╭─ Exercise text

[Userinvolvement] Supporting citation

Thorsten Trippel thorsten.trippel at uni-tuebingen.de
Fri Oct 2 13:34:04 CEST 2015

Hi all,

thanks for the constructive discussion. And thanks for pointing out "the 
obvious": that's what I mean, not all repositories have a box like that. 
Lindat is the positive example on how to help the user cite their data.

Looking at

"Branco, António, 2014, Nexing Corpus, LINDAT/CLARIN digital library at 
Institute of Formal and Applied Linguistics, Charles University in 
Prague, http://hdl.handle.net/11372/LRT-386."
shows a couple of implications:

1. including the name of the repository: if the repository contains 
LINDAT/CLARIN (here: LINDAT/CLARIN digital library at Institute of 
Formal and Applied Linguistics) then it is obvious to spot. Hence it 
seems to be advisable to select a repository name that contains it.

2. the handle is an actionable PID, even those users unfamiliar with the 
handle system will know that this is "some kind of website" and we can 
cross our fingers that they will use it.

3. the part "LINDAT/CLARIN digital library at Institute of Formal and 
Applied Linguistics" is not in the CMDI file, but is obviously hard 
coded in the citation box generation routine. I wonder if this is 
physically the same instance as the LINDAT centre or if the CLARIN 
centre and the library can be independent. The name is not the same as 
in the centre registry, as far as I can tell.

4, the generated BibTeX entry
  title = {Nexing Corpus},
  url = {http://hdl.handle.net/11372/LRT-386},
  note = {{LINDAT}/{CLARIN} digital library at Institute of Formal and 
Applied Linguistics, Charles University in Prague},
  year  {2014} }

does not contain the reference to Antonio, who is coded as 
dc.contributor.other on the website and olac:contributor in the LINDAT 
CMDI. BibTeX only allows authors or editors, so he could only become a 
note (sorry Antonio if you read this...)

5. If I understand you @Pavel and @Martin correctly your suggestion for 
citation is

[AUTHOR|Editor|contributor], Publication year, [Resource Title|Resource 
Name|DC Title], Name of repository, institution of repository, PID.

6. My suggestion would be slightly different:

The name of the repository would be replaced by: "distributed by the 
CLARIN centre [name of the CLARIN centre as in the centre registry]"

advantage: standard and consistent naming with the CLARIN centre name, 
so even those centres that do not have CLARIN in their name (Huygens, 
Meertens, IDS, MPI, CMU; National Library of Norway, Oxford Text Archive 
to name some prominent examples) would be CLARINified in the reference; 
also if one centre operates more than one repository, it would still 
reference the centre, not the repository.

╰─
╭─ Records

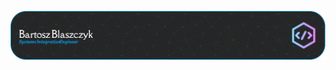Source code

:  ![Header](./github-header-image_3.png)
<!---
BartoszFEV/BartoszFEV is a ✨ special ✨ repository because its `README.md` (this file) appears on your GitHub profile.
You can click the Preview link to take a look at your changes.
--->
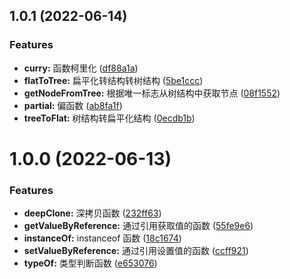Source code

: ## 1.0.1 (2022-06-14)


### Features

* **curry:** 函数柯里化 ([df88a1a](https://github.com/chengbotao/billows/commit/df88a1afef0a8e426a12767754f348ab03dd336a))
* **flatToTree:** 扁平化转结构转树结构 ([5be1ccc](https://github.com/chengbotao/billows/commit/5be1ccc5328b1d0e5c143d82dbfcb7c085d30e55))
* **getNodeFromTree:** 根据唯一标志从树结构中获取节点 ([08f1552](https://github.com/chengbotao/billows/commit/08f1552ab1e7a888dbb0761ad4398868894f6d47))
* **partial:** 偏函数 ([ab8fa1f](https://github.com/chengbotao/billows/commit/ab8fa1fe253b7bd7e96d5c5a2f88240ea2d05eab))
* **treeToFlat:** 树结构转扁平化结构 ([0ecdb1b](https://github.com/chengbotao/billows/commit/0ecdb1b56f677e6f3d29703ddd45dfc3aca53097))



# 1.0.0 (2022-06-13)


### Features

* **deepClone:** 深拷贝函数 ([232ff63](https://github.com/chengbotao/billows/commit/232ff63435dc6b16707d43fd5f978aff40765051))
* **getValueByReference:** 通过引用获取值的函数 ([55fe9e6](https://github.com/chengbotao/billows/commit/55fe9e65b5dd932ac5906e8fae84e2ef8104f276))
* **instanceOf:** instanceof 函数 ([18c1674](https://github.com/chengbotao/billows/commit/18c1674a67935029f04d29552cb92c5a3e0d8007))
* **setValueByReference:** 通过引用设置值的函数 ([ccff921](https://github.com/chengbotao/billows/commit/ccff921713d956442822da1a165d0301daccf1a3))
* **typeOf:** 类型判断函数 ([e653076](https://github.com/chengbotao/billows/commit/e653076a1c5d12a8092f2b8db8f9755ce04addd2))



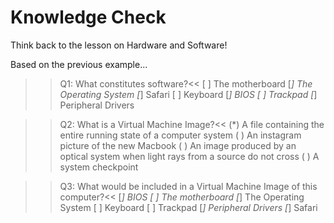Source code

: # Knowledge Check
Think back to the lesson on Hardware and Software!

Based on the previous example...
>>Q1: What constitutes software?<<
[ ] The motherboard
[*] The Operating System 
[*] Safari
[ ] Keyboard
[*] BIOS
[ ] Trackpad
[*] Peripheral Drivers

>>Q2: What is a Virtual Machine Image?<<
(*) A file containing the entire running state of a computer system
( ) An instagram picture of the new Macbook
( ) An image produced by an optical system when light rays from a source do not cross
( ) A system checkpoint

>>Q3: What would be included in a Virtual Machine Image of this computer?<<
[*] BIOS
[ ] The motherboard
[*] The Operating System 
[ ] Keyboard
[ ] Trackpad
[*] Peripheral Drivers
[*] Safari
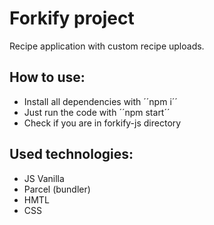 # Forkify project

Recipe application with custom recipe uploads.

## How to use:

- Install all dependencies with ´´npm i´´
- Just run the code with ´´npm start´´
- Check if you are in forkify-js directory

## Used technologies:

- JS Vanilla
- Parcel (bundler)
- HMTL
- CSS
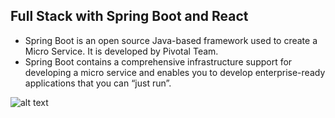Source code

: ## Full Stack with Spring Boot and React

* Spring Boot is an open source Java-based framework used to create a Micro Service. It is developed by Pivotal Team.
* Spring Boot contains a comprehensive infrastructure support for developing a micro service and enables you to develop enterprise-ready applications that you can “just run”.

![alt text](https://i.imgur.com/LBVOjNr.png)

╰─

## [Task item A]
Please copy the stretch of the post on supporting citation from "[AUTHOR|Editor|contributor], Publication year, [Resource" through "not the repository.", keeping every word and mark unchanged.
## [Task item B]
Answer these from the post on supporting citation:
(i) Which repository does the writer hold up as the positive example of helping users cite their data?
(ii) According to the post, which two roles does BibTeX allow?
(iii) In the writer's own suggestion, what phrase would replace the name of the repository?
Base your work on the post on supporting citation alone.

## [Output A]
[AUTHOR|Editor|contributor], Publication year, [Resource Title|Resource 
Name|DC Title], Name of repository, institution of repository, PID.

6. My suggestion would be slightly different:

The name of the repository would be replaced by: "distributed by the 
CLARIN centre [name of the CLARIN centre as in the centre registry]"

advantage: standard and consistent naming with the CLARIN centre name, 
so even those centres that do not have CLARIN in their name (Huygens, 
Meertens, IDS, MPI, CMU; National Library of Norway, Oxford Text Archive 
to name some prominent examples) would be CLARINified in the reference; 
also if one centre operates more than one repository, it would still 
reference the centre, not the repository.

## [Output B]
(i) Lindat.
(ii) Authors or editors.
(iii) "distributed by the CLARIN centre [name of the CLARIN centre as in the centre registry]"